Bild: Hier steht alles drin: Finanzministerin Rachel Reeves mit dem roten Akten…
London taz | Im schwarzen Hosenanzug mit lila Bluse, daran die
traditionelle rote Ansteckblume zur Erinnerung an britische
Weltkriegsgefallene und dem traditionellen roten Aktenkoffer ihres Amtes
hat die britische Finanzministerin Rachel Reeves am Mittwoch im Unterhaus
ihren lang erwarteten Haushalt vorgestellt: ein großes Paket von
Investitionen, Steuern und Sparmaßnahmen. [1][Der erste
Labour-Staatshaushalt seit März 2010] soll „ein Jahrzehnt der nationalen
Erneuerung einläuten, die Fundamente reparieren und Veränderung
herbeiführen“, sagte sie.
Der Haushalt schraubt die Steuerlast der Briten auf die höchste seit 1948
und die Staatsquote auf über 44 Prozent. Bereits am Montag hatte
[2][Premierminister Keir Starmer] „harte Entscheidungen“ angekündigt,
„darunter erhöhte Steuern, um eine neue Austerität zu verhindern und
stattdessen die öffentlichen Dienste wiederaufzubauen“. Der Umfang der
Steuer- und Abgabenerhöhungen beträgt 40 Milliarden Pfund (rund 48
Milliarden Euro) pro Jahr, über die Hälfte davon entfällt auf deutlich
höhere Sozialversicherungsbeiträge für Arbeitgeber.

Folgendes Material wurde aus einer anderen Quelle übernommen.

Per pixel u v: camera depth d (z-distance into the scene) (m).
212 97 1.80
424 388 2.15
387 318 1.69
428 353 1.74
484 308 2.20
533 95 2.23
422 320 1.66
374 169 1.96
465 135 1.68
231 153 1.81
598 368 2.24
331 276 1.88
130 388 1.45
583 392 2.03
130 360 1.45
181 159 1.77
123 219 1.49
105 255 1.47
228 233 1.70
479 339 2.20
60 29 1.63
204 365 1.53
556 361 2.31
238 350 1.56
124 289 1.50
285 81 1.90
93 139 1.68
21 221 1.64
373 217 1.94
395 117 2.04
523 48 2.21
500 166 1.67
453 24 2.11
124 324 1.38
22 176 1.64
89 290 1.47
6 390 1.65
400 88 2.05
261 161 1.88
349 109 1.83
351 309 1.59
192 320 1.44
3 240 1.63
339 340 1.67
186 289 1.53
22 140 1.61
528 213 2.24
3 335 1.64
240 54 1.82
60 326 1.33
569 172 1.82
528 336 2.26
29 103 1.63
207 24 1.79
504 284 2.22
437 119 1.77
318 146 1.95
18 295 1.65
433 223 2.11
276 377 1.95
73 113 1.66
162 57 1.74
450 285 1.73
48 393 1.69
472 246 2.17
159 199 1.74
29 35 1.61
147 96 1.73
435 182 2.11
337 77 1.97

Zur Rechtfertigung sprach Reeves von schweren aber notwendigen
Entscheidungen, da die vorherige konservative Regierung ein Haushaltsloch
von 22 Milliarden Pfund (gut 26 Mrd. Euro) hinterlassen hätte. Davon
spricht Labour schon seit Regierungsbeginn, wobei die Konservativen diese
Zahlen vehement bestreiten. Labour habe „die Zahlen manipuliert“, rief
Oppositionsführer und Ex-Premier Rishi Sunak in seiner Replik auf Reeves.

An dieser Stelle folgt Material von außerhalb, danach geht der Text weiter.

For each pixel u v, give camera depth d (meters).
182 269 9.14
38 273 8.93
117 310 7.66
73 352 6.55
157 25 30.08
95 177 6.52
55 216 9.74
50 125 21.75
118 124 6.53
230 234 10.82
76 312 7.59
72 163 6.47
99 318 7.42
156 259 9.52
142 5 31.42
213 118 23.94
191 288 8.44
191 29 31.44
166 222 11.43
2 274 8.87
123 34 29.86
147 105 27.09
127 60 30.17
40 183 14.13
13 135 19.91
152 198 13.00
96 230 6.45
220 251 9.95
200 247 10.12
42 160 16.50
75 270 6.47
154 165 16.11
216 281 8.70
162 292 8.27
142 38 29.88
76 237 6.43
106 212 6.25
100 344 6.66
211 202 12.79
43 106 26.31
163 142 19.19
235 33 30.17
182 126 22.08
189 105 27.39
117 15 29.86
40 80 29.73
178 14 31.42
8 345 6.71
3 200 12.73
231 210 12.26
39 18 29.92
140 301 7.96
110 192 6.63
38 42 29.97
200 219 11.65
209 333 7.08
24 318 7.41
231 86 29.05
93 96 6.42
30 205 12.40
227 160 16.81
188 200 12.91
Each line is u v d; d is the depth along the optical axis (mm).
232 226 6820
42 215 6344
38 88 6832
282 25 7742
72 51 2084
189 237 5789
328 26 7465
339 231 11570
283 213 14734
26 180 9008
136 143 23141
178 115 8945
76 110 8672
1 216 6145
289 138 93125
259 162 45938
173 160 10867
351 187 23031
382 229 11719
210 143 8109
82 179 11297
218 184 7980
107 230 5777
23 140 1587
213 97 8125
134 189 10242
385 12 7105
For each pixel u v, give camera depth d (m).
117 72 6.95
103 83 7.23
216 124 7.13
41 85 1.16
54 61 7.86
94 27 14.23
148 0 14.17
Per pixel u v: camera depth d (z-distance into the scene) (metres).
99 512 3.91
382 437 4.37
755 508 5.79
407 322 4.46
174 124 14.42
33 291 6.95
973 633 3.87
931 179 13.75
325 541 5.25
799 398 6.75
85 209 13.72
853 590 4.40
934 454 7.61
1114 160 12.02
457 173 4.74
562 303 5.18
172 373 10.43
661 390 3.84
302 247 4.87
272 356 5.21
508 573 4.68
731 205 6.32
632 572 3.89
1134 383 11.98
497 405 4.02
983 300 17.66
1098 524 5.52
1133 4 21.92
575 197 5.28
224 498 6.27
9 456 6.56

## „Mehr Pfund in den Taschen der Menschen“
Immer wieder wiederholte Reeves ihr Versprechen von Wachstum, Stabilität,
Wirtschaftsfreundlichkeit, Disziplin und Verantwortung. Man wolle gegen
Betrug, Steuerhinterziehung und Verschwendung vorgehen und sicherstellen,
dass jeder Penny Steuergeld weise ausgegeben werde.
„Mehr Pfund in den Taschen der Menschen. Ein Gesundheitssystem, das bereit
steht, wenn Du es brauchst. Eine Wirtschaft, die wächst, die Wohlstand und
Chancen für alle schafft“, versprach sie in einem äußerst selbstsicheren
Ton. Im Echo von Tony Blairs Mantra „Bildung, Bildung, Bildung“ appellierte
sie: „Investieren, investieren, investieren.“
Die Kreditaufnahme im kommenden Haushaltsjahr steigt auf 40 Milliarden
Pfund, fast doppelt so viel wie bisher angesetzt. Die Regierung muss
nämlich mehr Geld in das marode staatliche Gesundheitssystem NHS stecken,
ins Bildungswesen und ins Justizsystem.
## Arbeitnehmer:innen rutschen in höhere Steuerklassen
Öffentliche Investitionen von über 100 Milliarden Pfund über fünf Jahre
soll es geben, dazu gehört ein milliardenschweres Förderprogramm für den
Wohnungsbau und ein Nationaler Vermögensfonds („National Wealth Fund“) in
einem Umfang von 5,8 Mrd. Pfund für Investitionen in grüne Technologie und
Projekte. Im Juli waren dafür noch 7,3 Milliarden vorgesehen gewesen.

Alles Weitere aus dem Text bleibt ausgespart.